Hochul’s love for the team represents a unifying force at a divided time. And Yang said Hochul’s been smart to lean into it. “The only way it’s not smart is if you’re fabricating your love for a particular team, and clearly that’s not Kathy Hochul,” he said.
Hochul’s lifelong admiration for the Bills gave her the foundation to be the driving force in cementing the Bills’ legacy in the state for future generations – securing a controversial heavily state-subsidized new stadium deal in 2022 to keep the team in Western New York another 30 years. In 2013, Hochul was part of the Erie County delegation involved in negotiations that then-Gov. Andrew Cuomo’s administration brokered, resulting in a $130 million lease and renovation deal to keep the Buffalo Bills at Ralph Wilson Stadium for another 10 years. Hochul led talks when that deal expired a decade later. The Bills’ new stadium, which broke ground in 2023, is projected to cost over $2 billion, including $850 million from state and Erie County taxpayers; it will host the Bills’ season opener Sept. 17.

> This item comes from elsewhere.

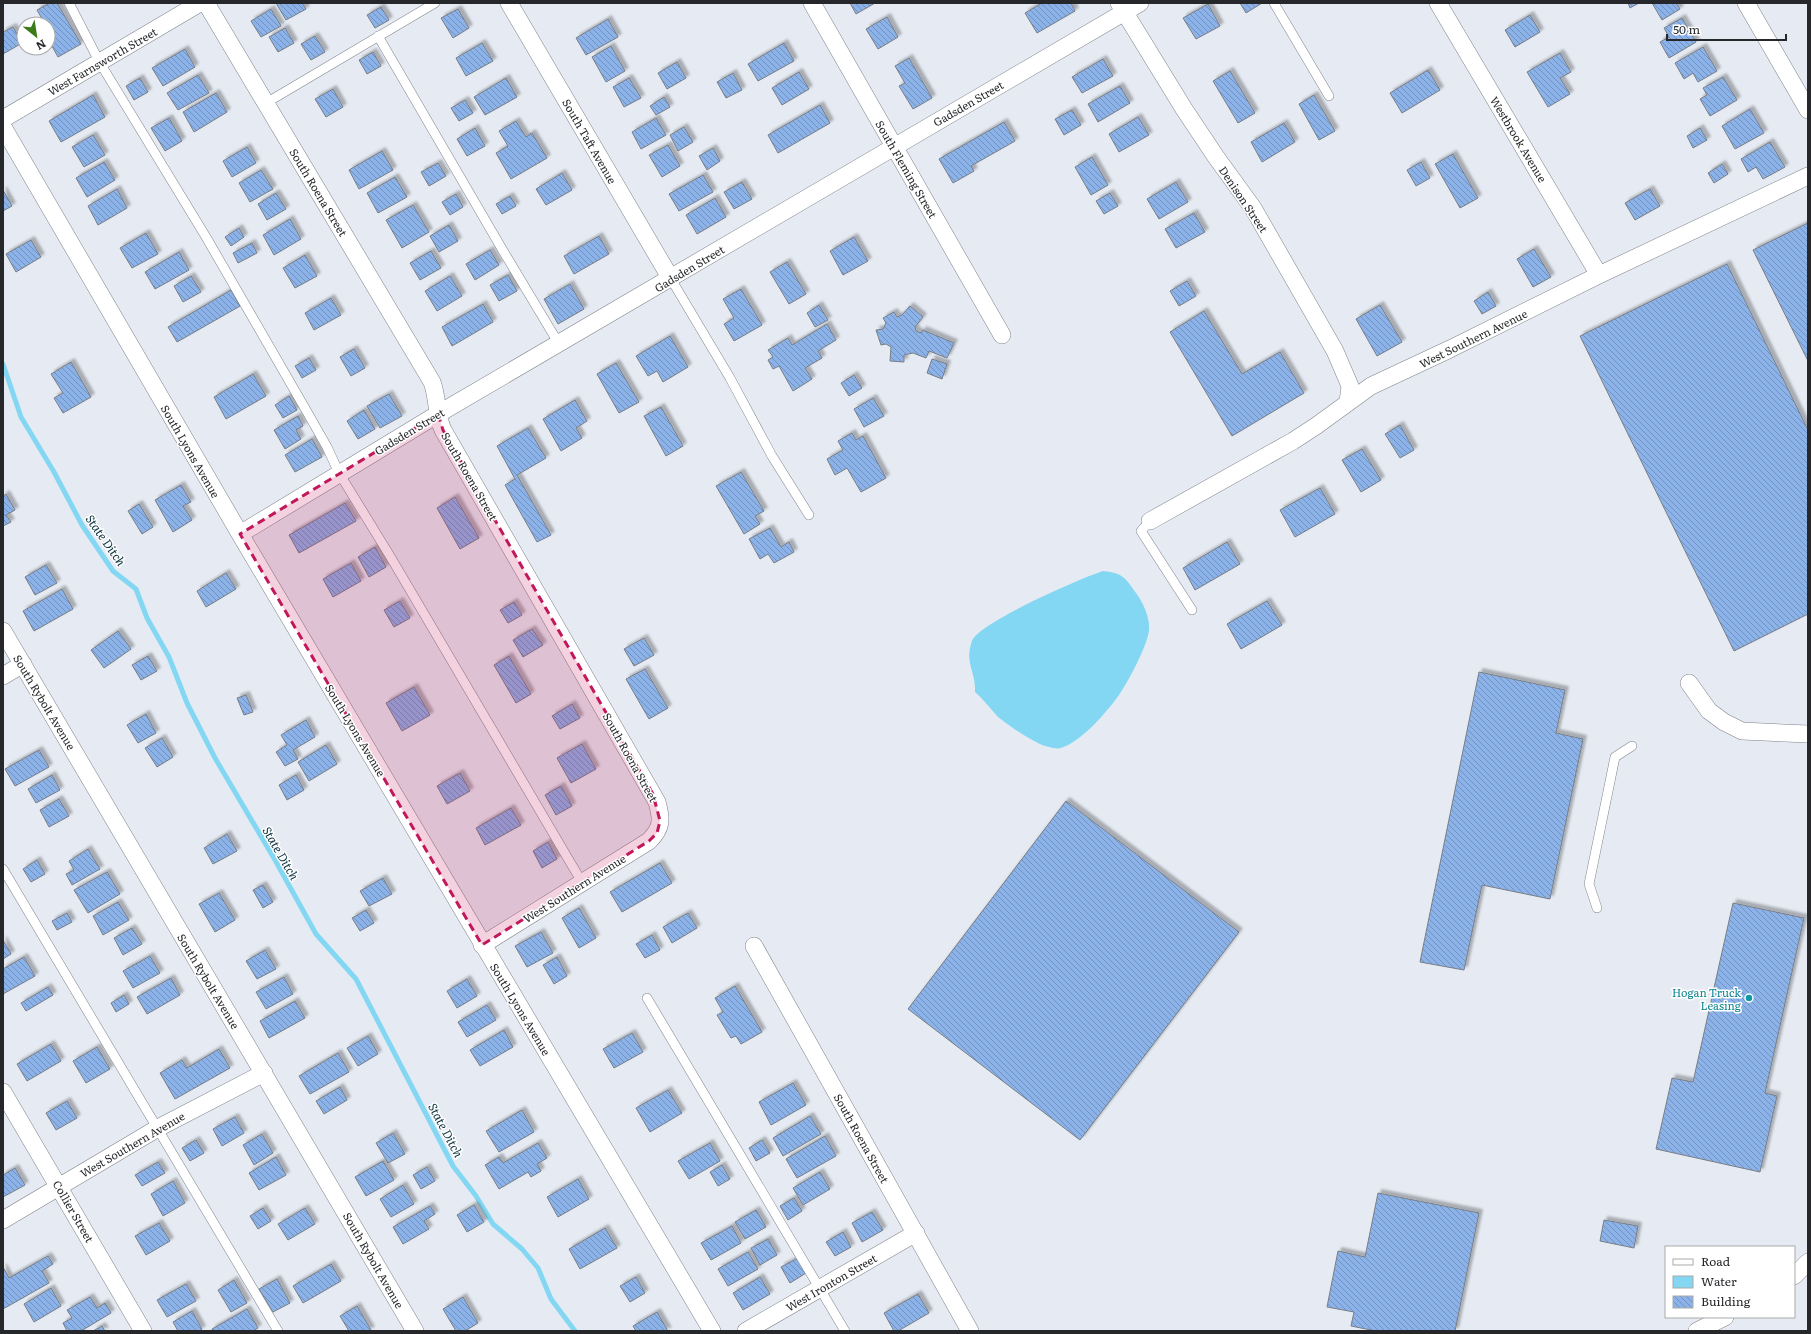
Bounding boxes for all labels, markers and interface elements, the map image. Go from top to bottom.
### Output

“If the Bills left the state, whoever the governor would be would get the blame,” Maggiore told City & State. “The fact that they’re staying there is absolutely a plus.”

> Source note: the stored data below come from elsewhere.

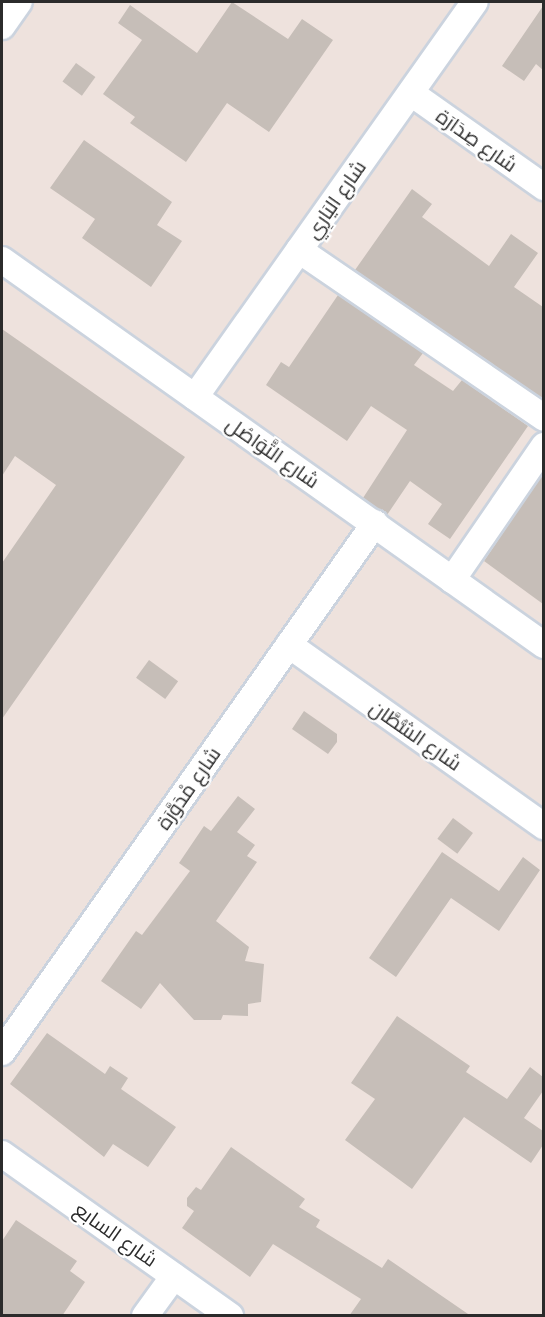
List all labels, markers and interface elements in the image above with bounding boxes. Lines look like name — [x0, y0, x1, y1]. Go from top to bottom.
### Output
street label: شارع صِدَارَة — [432, 103, 522, 177]
street label: شارع اليَارِي — [299, 155, 371, 243]
street label: شارع التَّوَاصُل — [222, 411, 324, 493]
street label: شارع الشُّطَّان — [366, 695, 466, 775]
street label: شارع مْدَوَّرَة — [151, 742, 225, 834]
street label: شارع السابع — [70, 1197, 162, 1271]

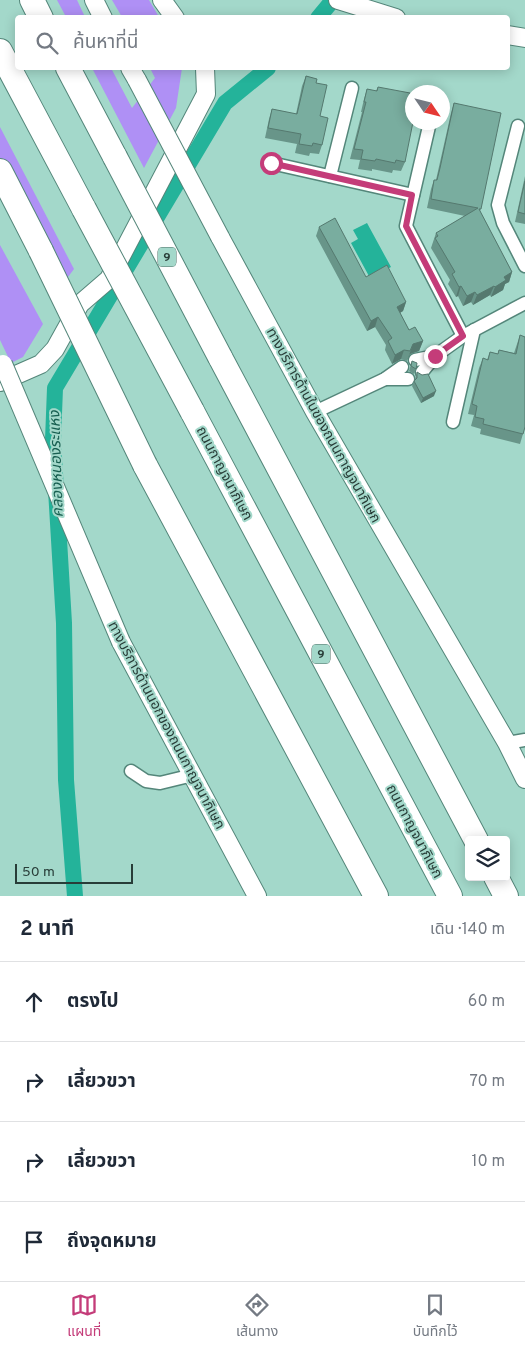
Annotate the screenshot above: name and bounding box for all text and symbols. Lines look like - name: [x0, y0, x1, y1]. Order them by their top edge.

But Hochul also faced criticism for the new stadium deal, which many called a “boondoggle” because of the amount of public investment and lack of transparency around the talks. And the governor’s husband, Bill Hochul, was a high-ranking executive with Delaware North, a Buffalo-based concessions company that held the vending contract for the old stadium at the time. Even so, the deal will forever be a fixture of Hochul’s political career – and Hochul’s proud to let New Yorkers know it.

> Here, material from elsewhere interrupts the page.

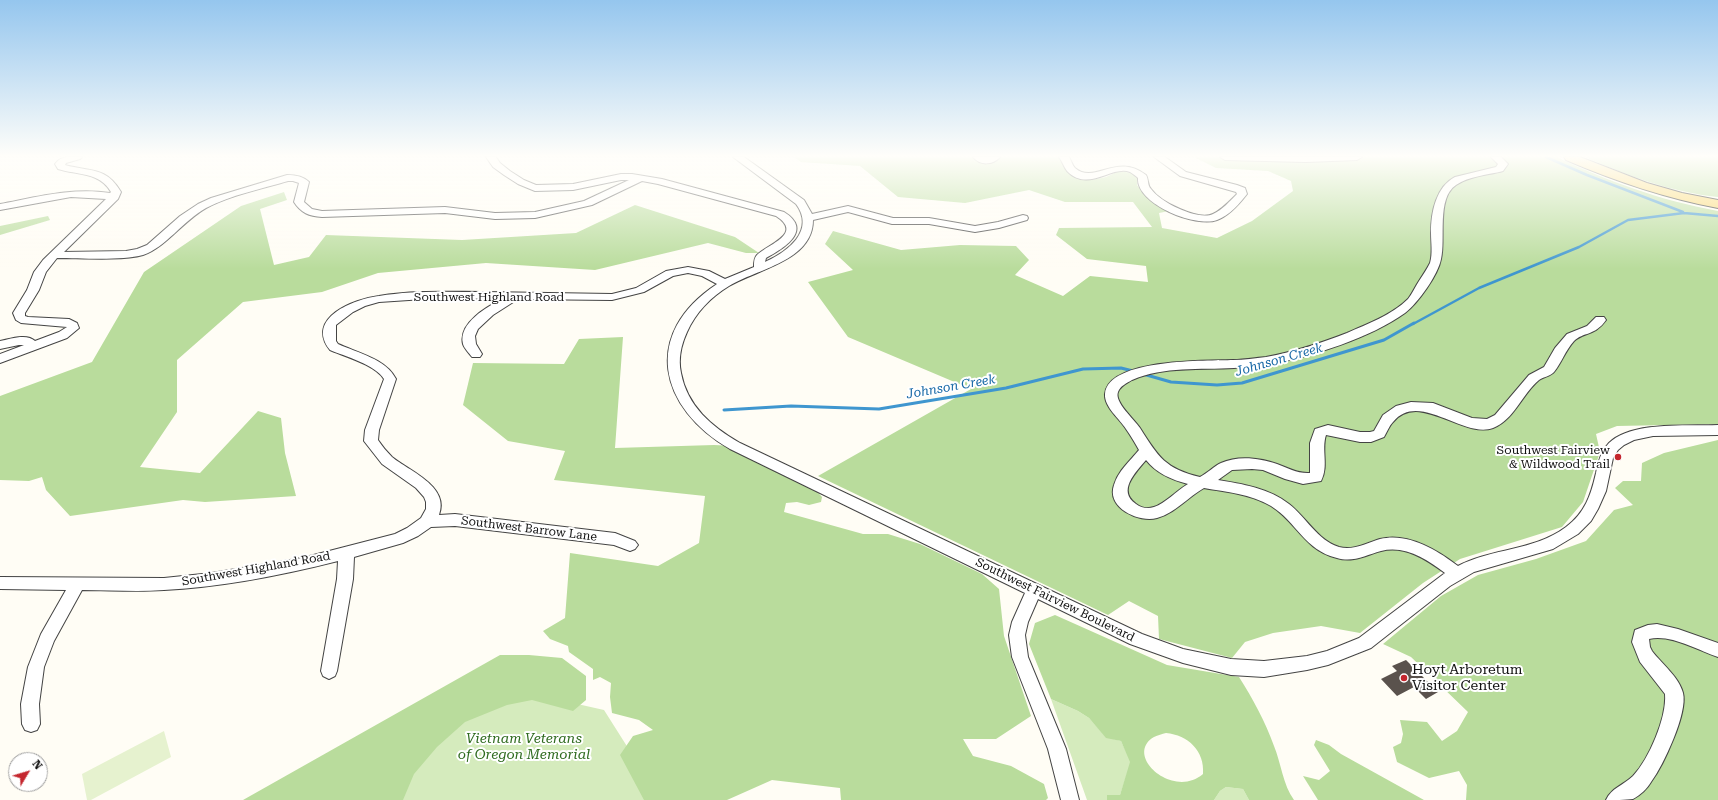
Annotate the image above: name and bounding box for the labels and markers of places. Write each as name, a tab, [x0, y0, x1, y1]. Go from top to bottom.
place label: Southwest Fairview & Wildwood Trail	[1497, 443, 1610, 471]
marker: Southwest Fairview & Wildwood Trail	[1613, 452, 1623, 462]
place label: Hoyt Arboretum Visitor Center	[1412, 662, 1522, 694]
marker: Hoyt Arboretum Visitor Center	[1399, 673, 1409, 683]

Asked for comment on the governor’s Bills fandom, Hochul’s office referred City & State to some of her previous comments – including from the topping-off ceremony for the new stadium. Not only does she want everyone to know she’s a Bills fan, but she wants everyone to be a Bills fan. “Whether I’m at my sports bar in New York City, where I tell you I have converted more fans to this team than anybody in history,” she said at the April 2025 ceremony. “And I tell them, and I know I get in trouble for this. It’s the only team that plays in New York, right? The only team that plays no – Jet and Giants fans, love you. But when your team is not playing the Bills, I know you are a Buffalo Bills convert because I can feel it throughout this state. And all I want to do is unify this state. And we did it around this amazing team and all the amazing people made this happen. I’m so proud.”